Los peatones son el colectivo más vulnerable del complejo mundo del tráfico y hay que darles toda la protección. Esto, que vaya por delante.
Las cifras también lo demuestran ya en las última década han perdido la vida 4.000 peatones.
Según cifras del diario El País los peatones representan un 22 por ciento de los fallecidos en accidentes de tráfico en España. En 2019, por ejemplo, el número de víctimas mortales ascendió a 381.
El conductor de un coche lleva una máquina que es la que puede causar daños. A él corresponde poner los cinco sentidos para que nada ocurra.
De hecho, el 80 por ciento de los atropellos que se producen tienen como culpable al conductor.
Pero vamos a ver algunos casos.
Es, evidentemente, el caso más claro que existe. La prioridad absoluta la tiene el peatón y siempre que se produzca un atropello en un paso de cebra será el seguro del coche quién se hará cargo de todas las indemnizaciones. También si el atropello se produce en un semáforo en verde para los peatones.
El peatón cobrará el
cien por cien de las indemnizaciones.
Ahora bien. La aseguradora no se va a hacer cargo de dichas indemnizaciones en el caso de de que el conductor no tenga carnet de conducir o circule bajo los efectos del alcohol o las drogas.
Si el peatón circula por fuera de un paso de cebra, aunque esté cerca, la culpa también puede recaer sobre el conductor puesto que puede haber infringido los límites de velocidad o puede haber tenido un despiste.
Para que la compañía aseguradora del conductor no tenga que pagar la indemnización es necesario contar con testigos que indiquen que la imprudencia fue cometida por el peatón. En caso de duda, los tribunales de justicia suelen dar la razón al peatón.
Los seguros de coche suelen contar con una cobertura de defensa jurídica. Si tú no estás seguro si cuentas con ella, contacta con tu compañía. En caso de no tenerla no está de más incluirla. Puedes consultar todas las tarifas de todas las compañías en los comparadores de seguros.

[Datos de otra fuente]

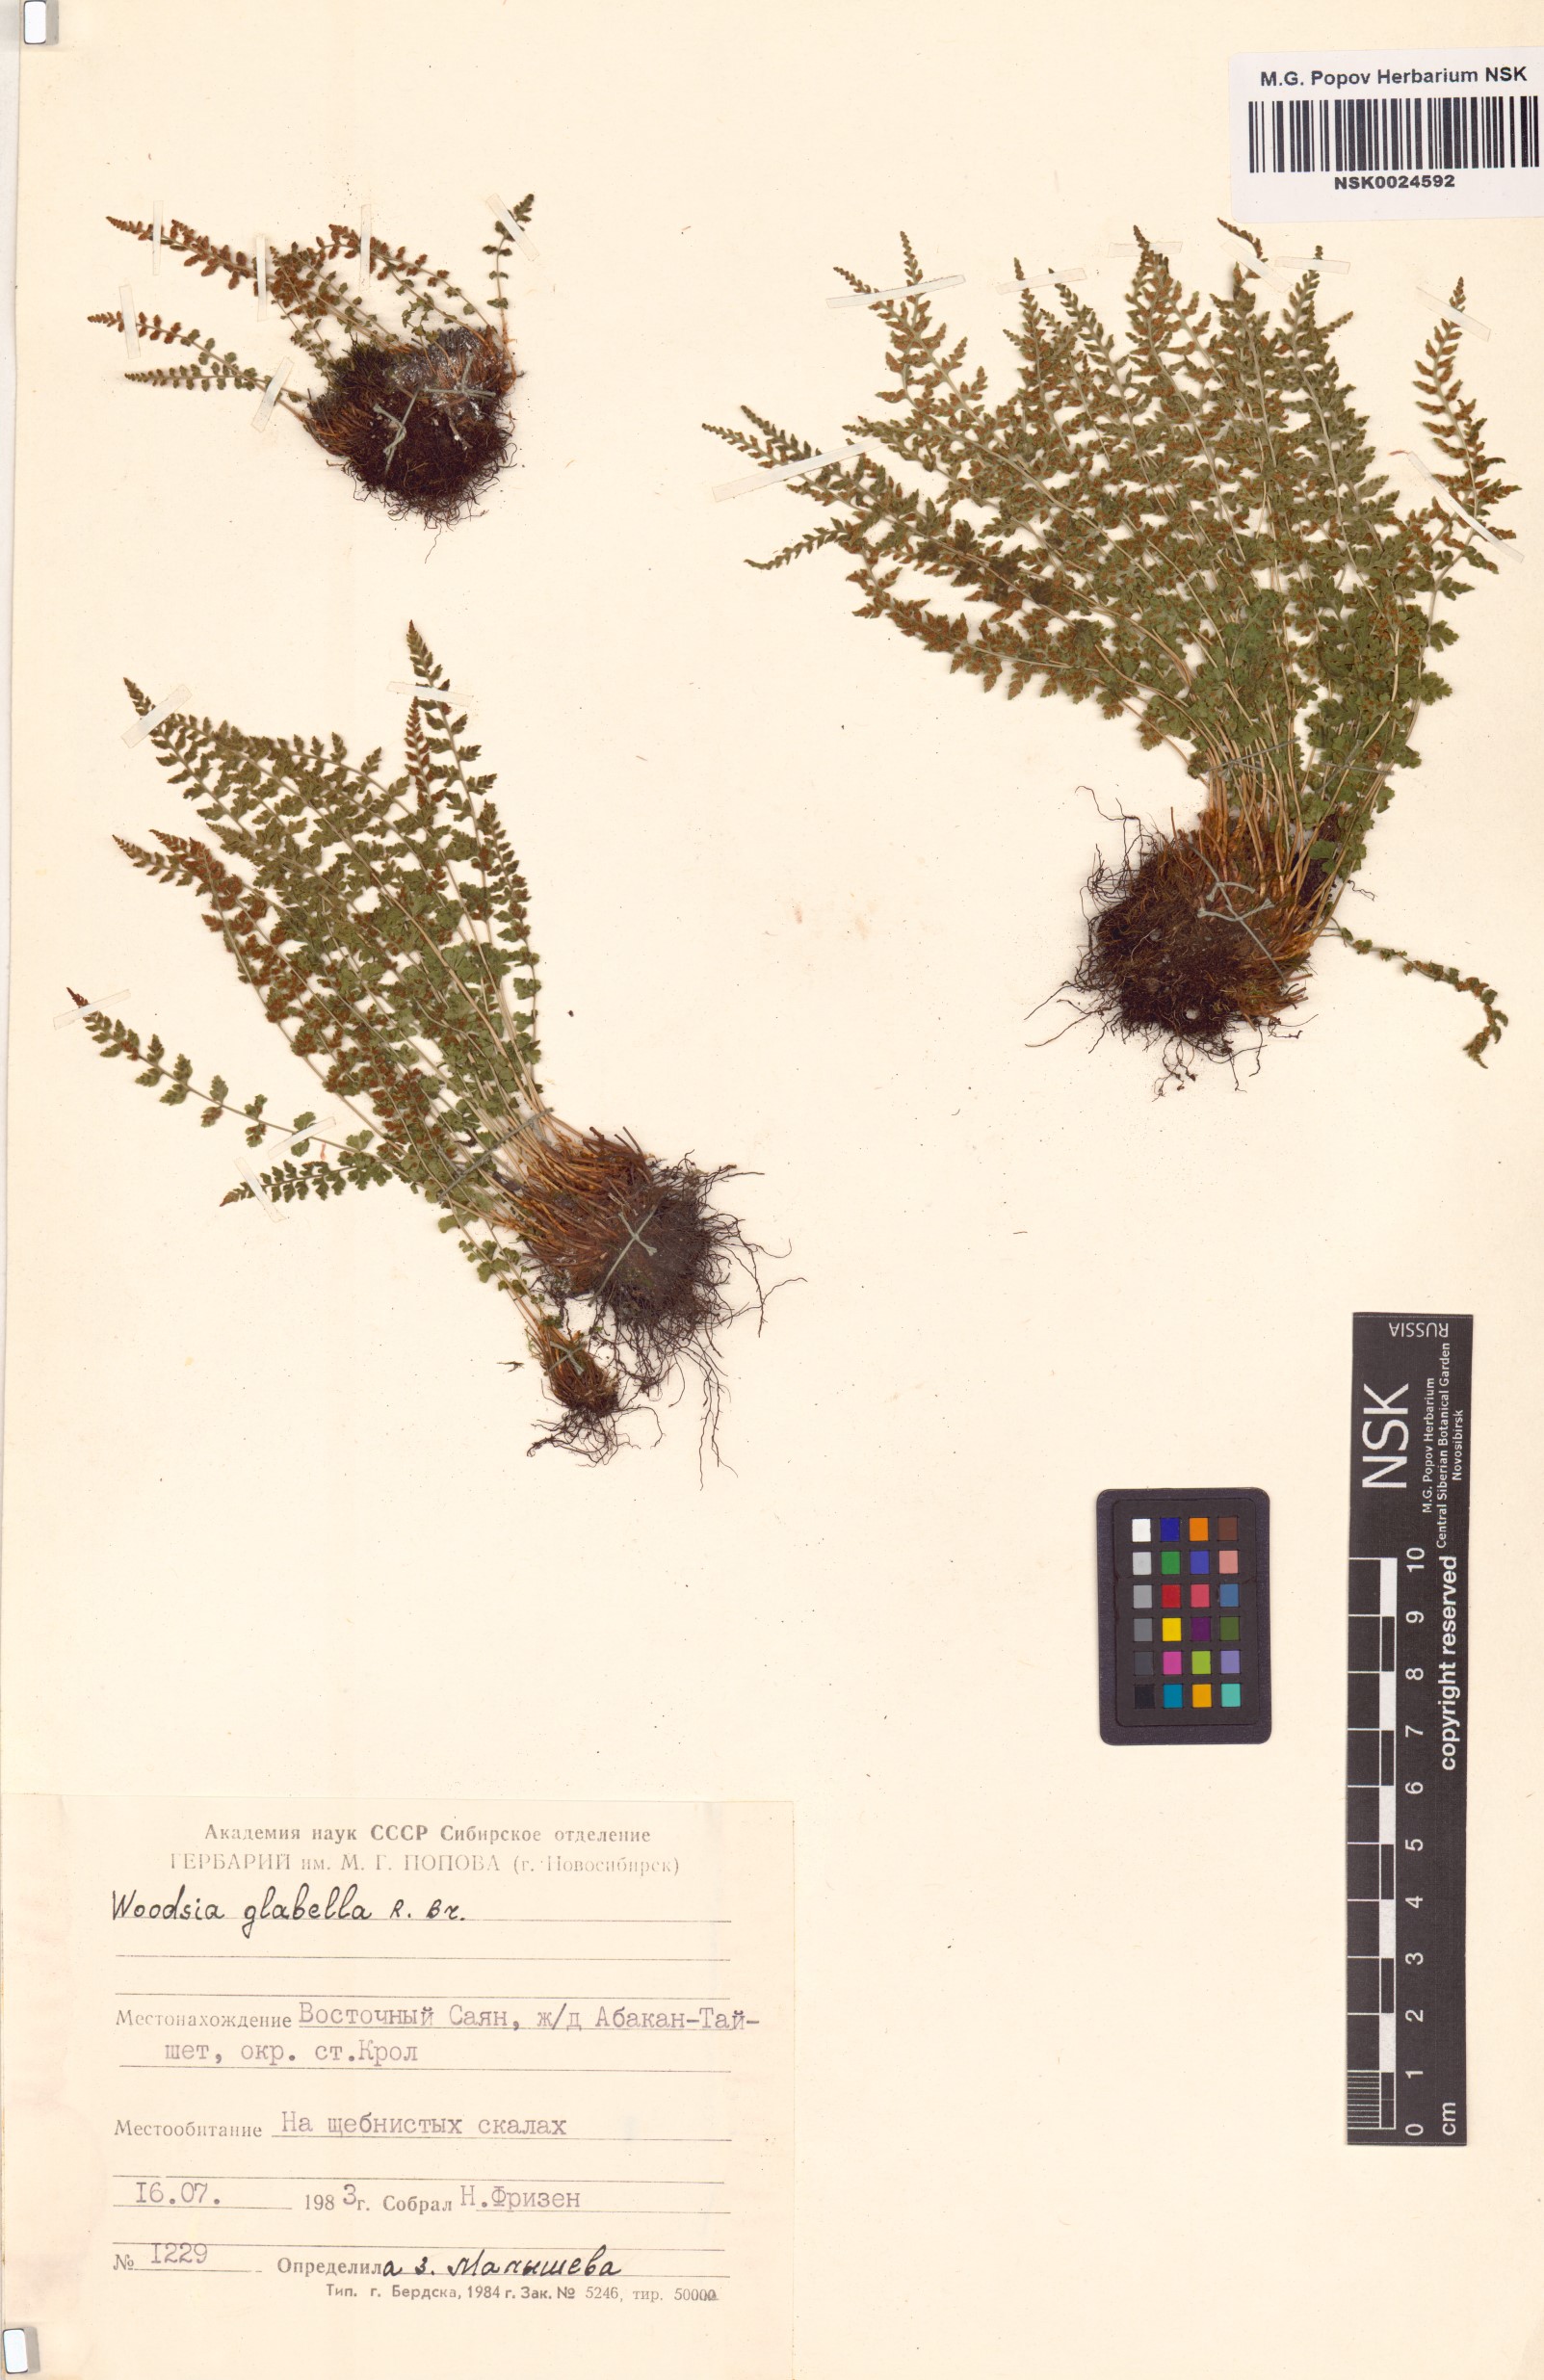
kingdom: Plantae
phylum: Tracheophyta
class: Polypodiopsida
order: Polypodiales
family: Woodsiaceae
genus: Woodsia
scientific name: Woodsia glabella
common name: Smooth woodsia
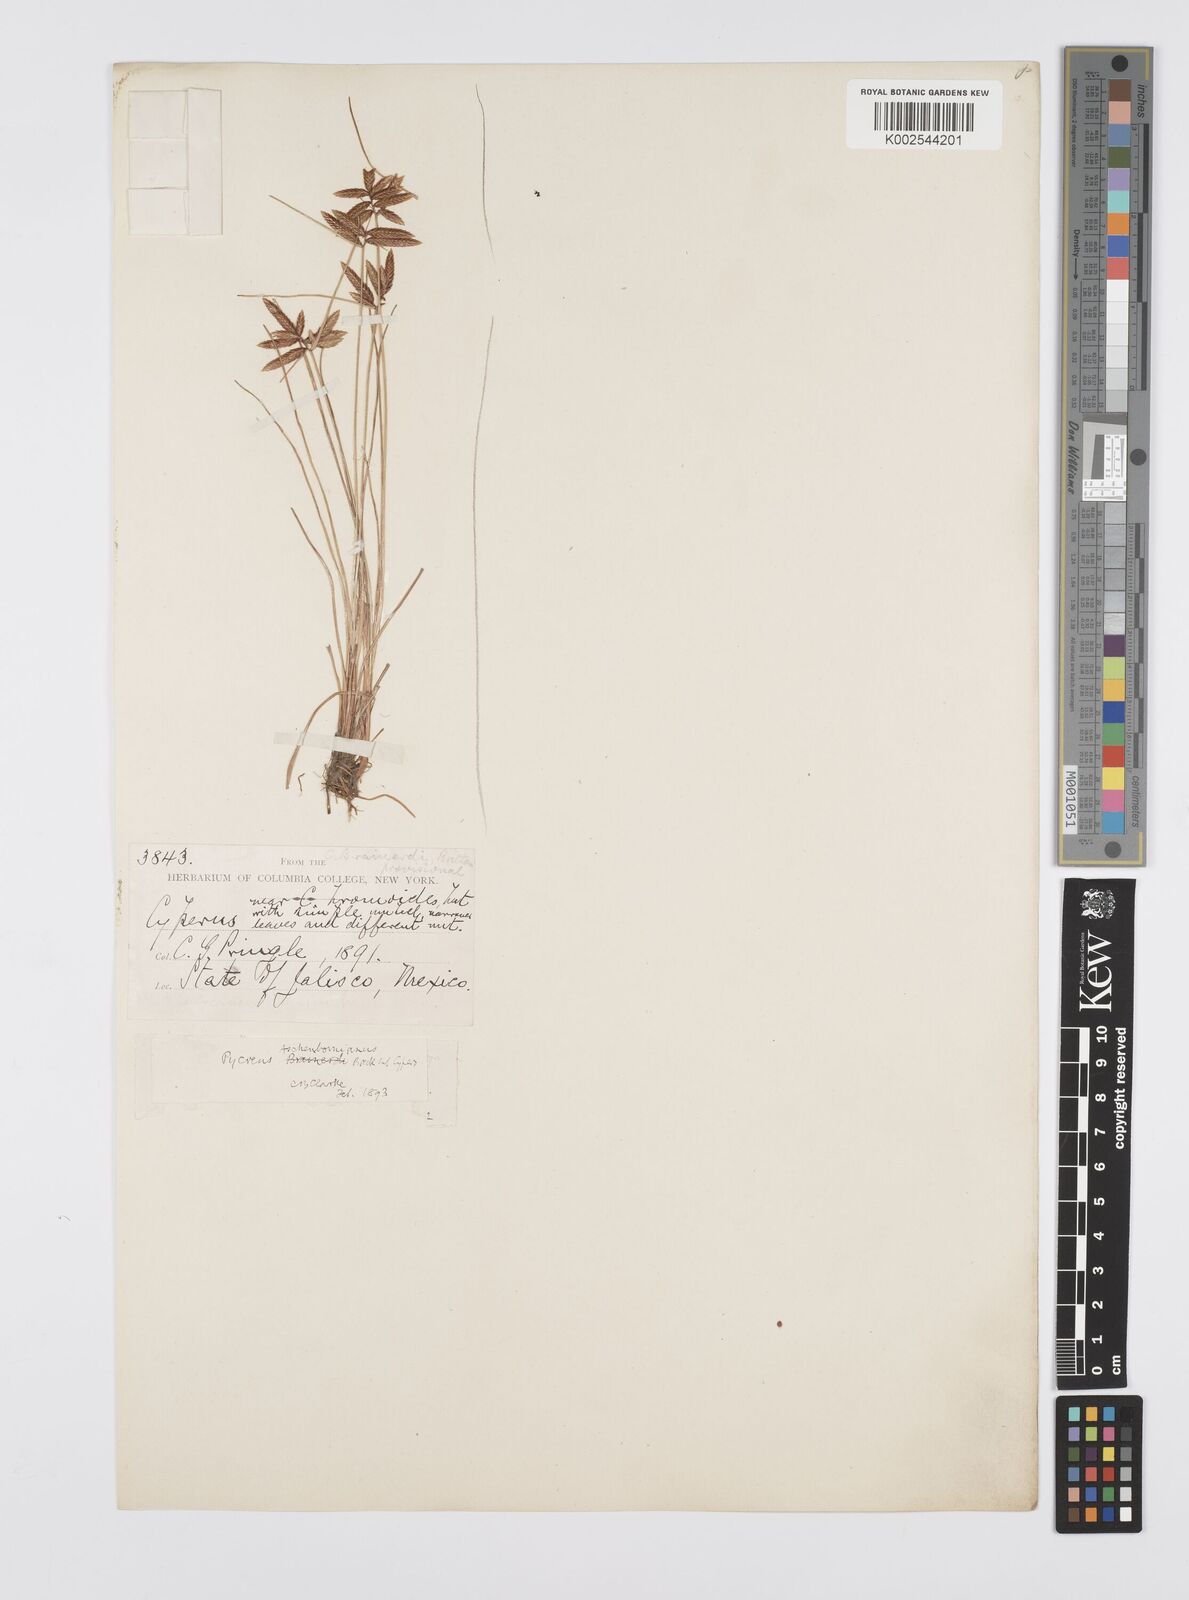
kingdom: Plantae
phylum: Tracheophyta
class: Liliopsida
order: Poales
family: Cyperaceae
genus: Cyperus
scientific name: Cyperus aschenbornianus
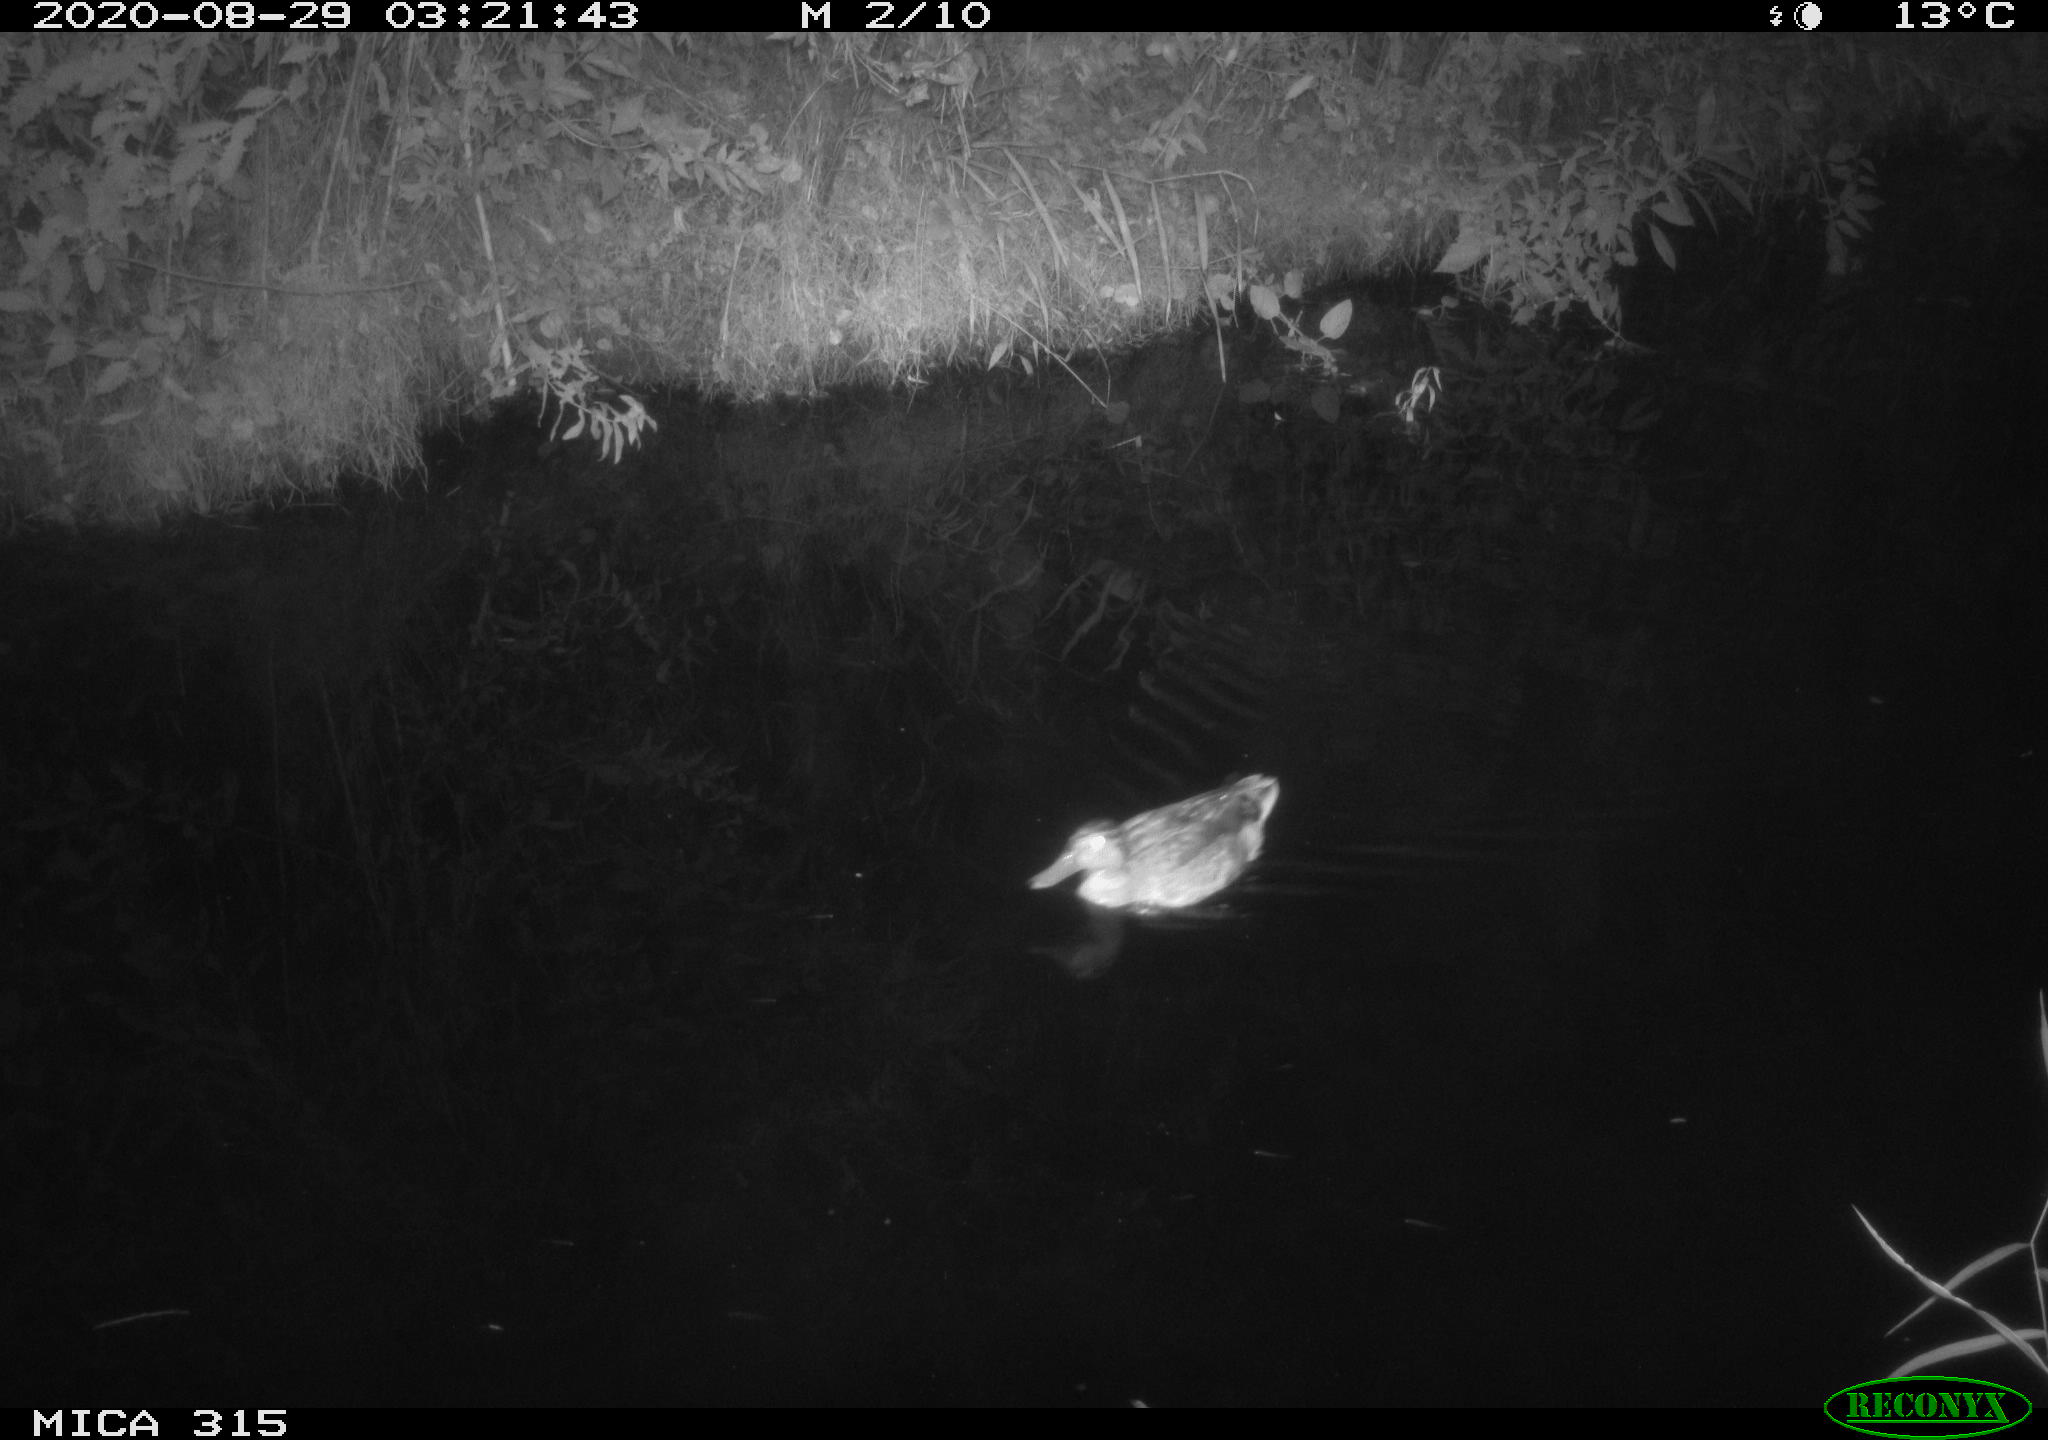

Aunque pueda parecer mentira se han dado casos en que el peatón quiere cobrar una indemnización y provoca el accidente. Es decir, el peatón "se lanza" hacia el coche con el objetivo de ser atropellado.
Sucede cuando el conductor ya no tiene tiempo para reaccionar. Los peatones suelen salir de entre los coches por lo que la visibilidad del conductor es nula.
En este caso será la compañía aseguradora del conductor quién le reclamará todos los daños al peatón y éste no recibirá ninguna compensación. No obstante este caso, que parece claro, también es conveniente contar con testigos que atestigüen lo que ha ocurrido.
El perfil del peatón atropellado, según datos que maneja la
Dirección General de Tráfico es de una
persona que tiene más de 65 años. Suponen un 70 por ciento de los casos. Cuando se tienen más de 75 años la
incidencia todavía es mayor.
Una de las cosas más preocupantes es que el 85 por ciento de las víctimas tienen secuelas permanentes
La gran mayoría de atropellos se producen en las ciudades, sobre todo en las más grandes. Tiene lugar en cruces, intersecciones y semáforos y el despiste es la causa más habitual.
Muchos de ellos se producen cuando el conductor está dando marcha atrás.